Dal 24 giugno 2010 tramite Tribuna Gianna, a fronte di una massa debitoria iniziale di 4,3 milioni, sono confluiti nelle casse dell’Fc circa 600.000 € stanziati dal Comune (350.000 € all’atto della ricapitalizzazione, 250.000 € per anticipo sponsorizzazione e manutenzione stadio), il cui utilizzo è servito per ricapitalizzare (con un esborso di 821.000 €) e saldare alcuni adempimenti necessari all’iscrizione in Lega Pro 2, nello specifico 125.000 € di Iva e 18.000 € per il primo e secondo modello F24. Un’ulteriore fidejussione di 200.000 € viene in seguito coperta dai contributi di singoli imprenditori coinvolti da Tribuna Gianna. A questa somma vanno aggiunti i 300.000 € di Comune e Provincia per favorire l’operazione “mai più umiliati” dell’estate 2009, senza contare poi i 200.000 € reperiti dal tavolo istituzionale dello scorso aprile dopo il secondo sciopero dei calciatori e i 75.000 € della Provincia utilizzati per finanziare la vergognosa trasferta play off di Roma. In totale, nell’arco di 365 giorni, sono andati letteralmente in fumo poco meno di 1,2 milioni di € di contributi pubblici (oltre a tutti gli oboli di imprenditori esterni alla società), con i conti dell’Fc ancora disastrati ed apparsi ai più come una sorta di voracissimo buco nero, nel senso più ampio del termine.
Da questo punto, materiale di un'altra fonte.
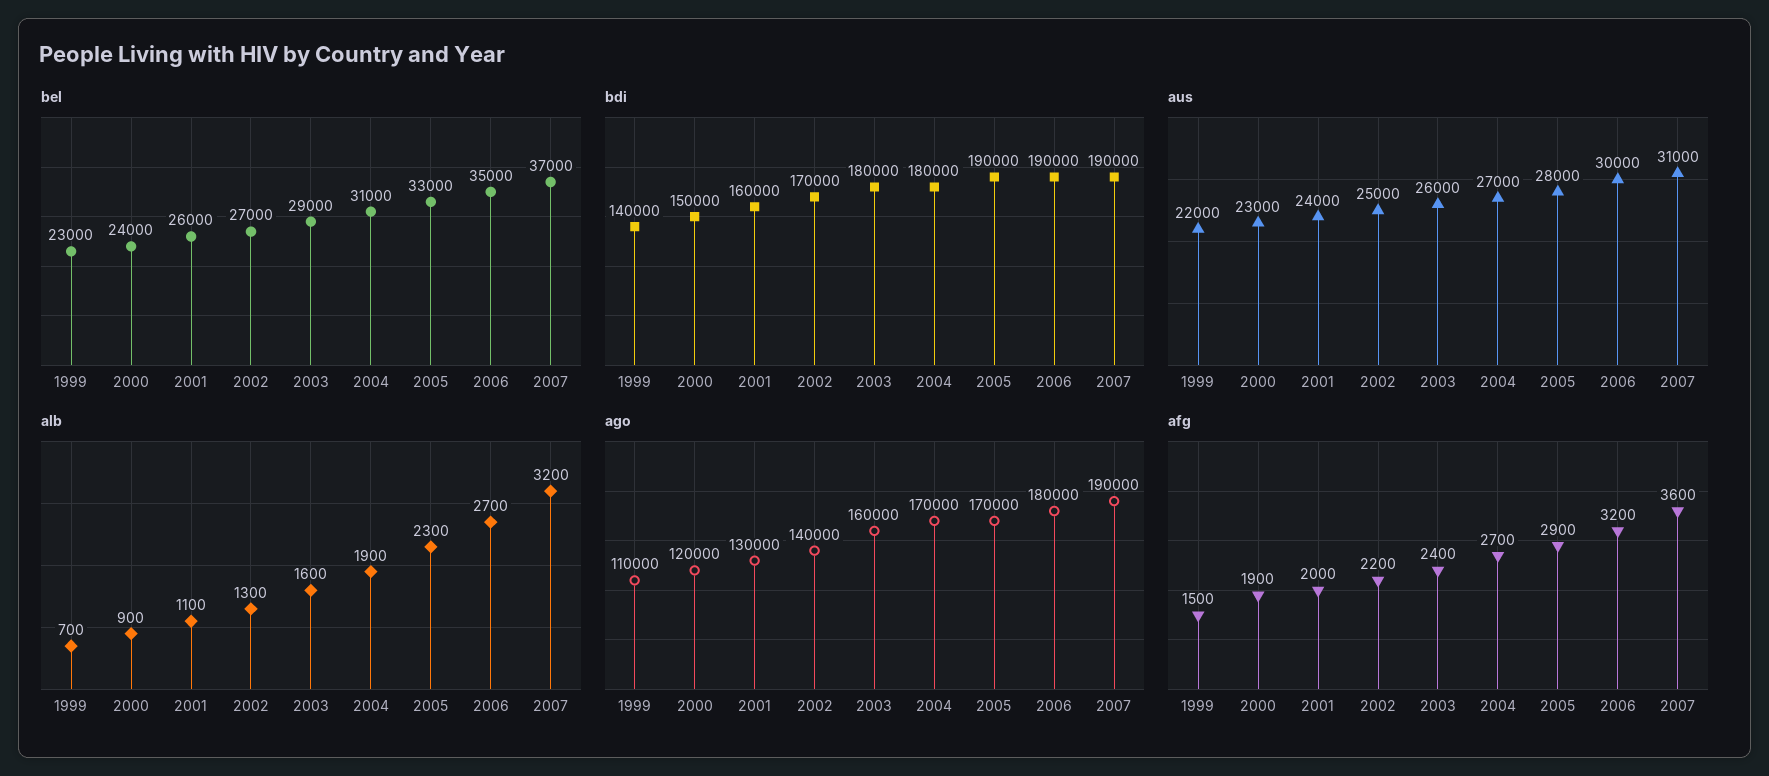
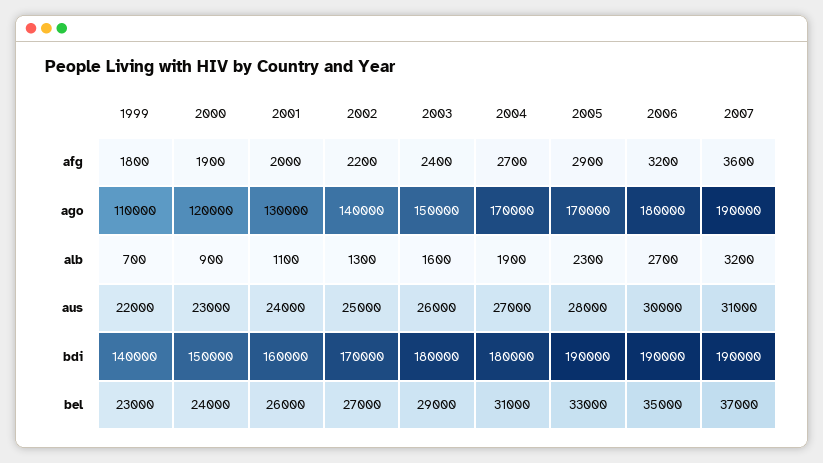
ago, 2003: 160000 -> 150000
afg, 1999: 1500 -> 1800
L’analisi impietosa dei numeri lascia il dubbio che qualcuno abbia scambiato il simbolo dell’aquila imperiale con quello della gallina dalle uova d’oro. Ma la realtà impone semplicemente che tutti gli attori di questo disastro in salsa catanzarese non possano sottrarsi al confronto. In che modo? Rendicontando pubblicamente e nel dettaglio come sono stati spesi questi soldi e, soprattutto, come sia possibile che i principali artefici della crisi finanziaria dell’Fc siano ancora saldamente al loro posto e intenti a programmare l’imminente stagione sportiva, sbandierando un complicatissimo risanamento e improbabili operazioni d’immagine dal sicuro effetto boomerang. Il “tirare a campare” in attesa della prossima colletta pubblica non è più una soluzione accettabile e in questo senso la stessa Tribuna Gianna ha un ruolo determinante che va oltre la sua partecipazione asettica alla vita della società. Quel 46,10 % è intriso dei diritti (calpestati) di un’intera comunità che ha pagato di tasca propria i debiti di una società privata. E che ora chiede che venga soddisfatto l’unico elemento davvero imprescindibile per fare chiarezza sull’intera vicenda: assunzione di responsabilità.